Bosch asintió con la cabeza.
– Es imposible -protestó García-. Ron y yo teníamos una relación muy estrecha.
– Todos los compañeros la tienen, inspector. Pero no tanto. Por lo que yo entiendo, usted se ocupó del expediente y Green progresó en el caso. Si encontró resistencia en el interior del departamento, podría haber escogido ocultárselo. Creo que lo hizo. Quizá le estaba protegiendo, quizá se sentía humillado por ser vulnerable a la presión.

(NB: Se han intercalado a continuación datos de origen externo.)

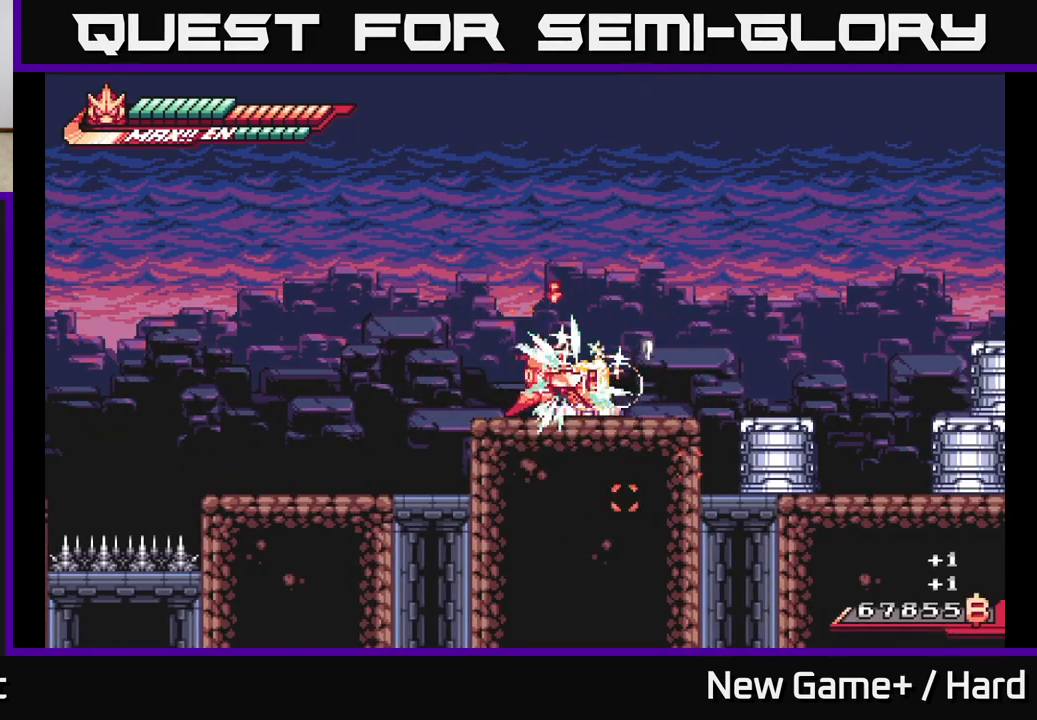
{"buttons": ["A", "L2"], "left_stick": "right", "right_stick": "center", "events": [[17, "L2", "up"], [67, "left_stick", "center"], [167, "left_stick", "right"], [317, "L2", "down"], [350, "A", "down"], [483, "R2", "up"]]}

García bajó la mirada a su escritorio. Bosch comprendió que estaba mirando un recuerdo. La expresión pétrea de su rostro empezó a resquebrajarse.
– Creo que tal vez sabía que algo iba mal -dijo tranquilamente-. Hacia la mitad.
– ¿Cómo es eso?
– Al principio decidimos dividirnos a los padres. Ron se ocupó del padre, y yo de la madre. Ya sabe, para establecer relaciones. Ron estaba teniendo problemas con el padre. Era imprevisible. Se había mostrado pasivo, y de repente, estaba siempre encima de Ron, buscando resultados. Pero había algo más, y Ron me lo ocultó.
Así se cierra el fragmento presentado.